→ **Given passage**:
* * * * * * *
A study found that a 6-month follow-up examination was recommended for women found to have BI-RADS 3 lesions after previous recommendations suggested a year follow-up was safely sufficient.

A 6-month follow-up examination was recommended for women with mammographically detected breast lesions that are probably benign due to the small risk factor that the lesions are malignant, according to a study published in Radiology.

The Breast Imaging and Reporting System (BI-RADS) enabled researchers to closely examine the BI-RADS 3 category, who found that the malignancy rates in the BI-RADS 3 group significantly exceeded rates for women downgraded to the BI-RADS 1 and 2 groups.

“I thought that we should really look at this again now that we’ve got this large database we can work with and try to find out what happened with these patients,” study lead author Wendie A. Berg, MD, PhD, said in a press release.

Of the total population of women given BI-RADS 3 assessment after screening mammography recall, 810 (1.9%) were diagnosed with cancer. More, almost a third of women analyzed had an early-stage, noninvasive form of breast cancer known as ductal carcinoma in situ.
* * * * * * *
→ **Extracted information**:

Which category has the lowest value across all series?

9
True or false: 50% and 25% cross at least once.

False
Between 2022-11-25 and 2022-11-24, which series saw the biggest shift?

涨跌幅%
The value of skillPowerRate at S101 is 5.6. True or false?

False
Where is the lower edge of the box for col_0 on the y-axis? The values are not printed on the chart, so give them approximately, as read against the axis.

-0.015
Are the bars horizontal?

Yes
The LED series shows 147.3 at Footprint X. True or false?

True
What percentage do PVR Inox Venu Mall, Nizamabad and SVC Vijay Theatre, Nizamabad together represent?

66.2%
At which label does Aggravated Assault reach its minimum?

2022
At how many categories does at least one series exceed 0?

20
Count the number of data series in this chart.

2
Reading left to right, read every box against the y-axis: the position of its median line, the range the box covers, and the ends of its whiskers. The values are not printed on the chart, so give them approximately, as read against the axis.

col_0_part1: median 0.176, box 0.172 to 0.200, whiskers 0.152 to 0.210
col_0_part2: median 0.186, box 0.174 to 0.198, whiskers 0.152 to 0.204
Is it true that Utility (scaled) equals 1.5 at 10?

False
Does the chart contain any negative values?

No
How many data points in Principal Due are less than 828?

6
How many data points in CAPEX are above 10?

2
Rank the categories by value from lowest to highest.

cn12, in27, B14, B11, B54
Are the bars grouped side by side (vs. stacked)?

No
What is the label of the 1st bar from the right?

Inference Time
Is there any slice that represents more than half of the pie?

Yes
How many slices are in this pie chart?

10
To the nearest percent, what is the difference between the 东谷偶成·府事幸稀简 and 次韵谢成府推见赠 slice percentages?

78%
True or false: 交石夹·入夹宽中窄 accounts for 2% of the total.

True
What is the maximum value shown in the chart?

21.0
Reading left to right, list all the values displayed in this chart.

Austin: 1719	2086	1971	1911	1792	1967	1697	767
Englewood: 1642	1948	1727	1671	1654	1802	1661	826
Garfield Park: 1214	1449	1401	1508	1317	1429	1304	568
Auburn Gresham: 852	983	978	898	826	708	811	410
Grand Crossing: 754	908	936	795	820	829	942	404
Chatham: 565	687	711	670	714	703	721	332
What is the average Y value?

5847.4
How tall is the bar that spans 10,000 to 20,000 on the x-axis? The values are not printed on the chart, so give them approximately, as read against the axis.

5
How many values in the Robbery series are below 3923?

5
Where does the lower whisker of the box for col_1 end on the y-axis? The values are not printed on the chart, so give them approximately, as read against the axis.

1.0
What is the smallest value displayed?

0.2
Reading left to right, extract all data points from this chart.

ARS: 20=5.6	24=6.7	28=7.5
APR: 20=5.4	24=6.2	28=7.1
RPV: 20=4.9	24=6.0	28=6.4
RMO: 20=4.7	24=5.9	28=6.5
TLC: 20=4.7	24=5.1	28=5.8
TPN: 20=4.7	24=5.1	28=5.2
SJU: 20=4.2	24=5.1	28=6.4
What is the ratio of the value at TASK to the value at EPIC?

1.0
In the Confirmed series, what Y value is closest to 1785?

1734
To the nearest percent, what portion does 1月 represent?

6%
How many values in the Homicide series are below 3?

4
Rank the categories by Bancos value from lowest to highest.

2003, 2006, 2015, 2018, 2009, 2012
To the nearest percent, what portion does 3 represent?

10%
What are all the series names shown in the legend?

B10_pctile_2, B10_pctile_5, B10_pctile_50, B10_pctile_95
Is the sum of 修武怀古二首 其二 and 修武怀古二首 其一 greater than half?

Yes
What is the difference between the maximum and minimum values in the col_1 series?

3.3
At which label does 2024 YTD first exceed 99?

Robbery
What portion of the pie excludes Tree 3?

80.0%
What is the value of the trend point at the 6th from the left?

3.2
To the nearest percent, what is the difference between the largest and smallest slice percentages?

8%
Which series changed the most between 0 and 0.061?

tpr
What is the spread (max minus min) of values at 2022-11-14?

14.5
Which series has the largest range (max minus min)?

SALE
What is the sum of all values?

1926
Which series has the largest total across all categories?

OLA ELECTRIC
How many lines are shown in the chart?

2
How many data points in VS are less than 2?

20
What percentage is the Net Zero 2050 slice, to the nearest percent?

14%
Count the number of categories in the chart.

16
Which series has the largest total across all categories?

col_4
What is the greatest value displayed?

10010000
* * * * * * *
→ **Work task 1**:
Answer these questions about the breast lesion study text:
(a) In which journal was the study published?
(b) Who was the study's lead author?
(c) How many women given a BI-RADS 3 assessment after screening mammography recall were diagnosed with cancer?
→ **Work task 2**: Can you pick up the breast lesion study text after its final sentence and continue it?

→ **Written answer 1**:
(a) Radiology
(b) Wendie A. Berg, MD, PhD
(c) 810 (1.9%)

→ **Written answer 2**:
Of the 43,628 women given BI-RADS 3 assessment, 12% of invasive cancers diagnosed within 6 months with node staging had spread to the lymph nodes at follow-up.

The group of researchers assessed outcomes from 6-, 12- and 24-month follow-ups of the previously identified probably benign finding identified on recall from screening mammography in the National Mammography Database. The population was composed of women recalled from screening mammography with BI-RADS 3 assessment over a 10-year period.

“The majority of cancers were diagnosed at or right after the six-month follow-up, so it actually is important to get these patients back in that six-month time frame,” Berg said in a press release.

The BI-RADS classification system was established by the American College of Radiology, classifying the risk of breast cancer from a benign lesion (BI-RADS 2) to a biopsy-proven malignant lesion (BI-RADS 6).

The probably benign classification, BI-RADS 3, is a challenging categorization that often causes confusion for physicians and anxiety for patients. This classification means the lesion is one of a few specific findings that have shown “to have less than a 2% chance of being cancer and that any cancer present is not likely to spread in the time frame recommended for follow-up imaging.”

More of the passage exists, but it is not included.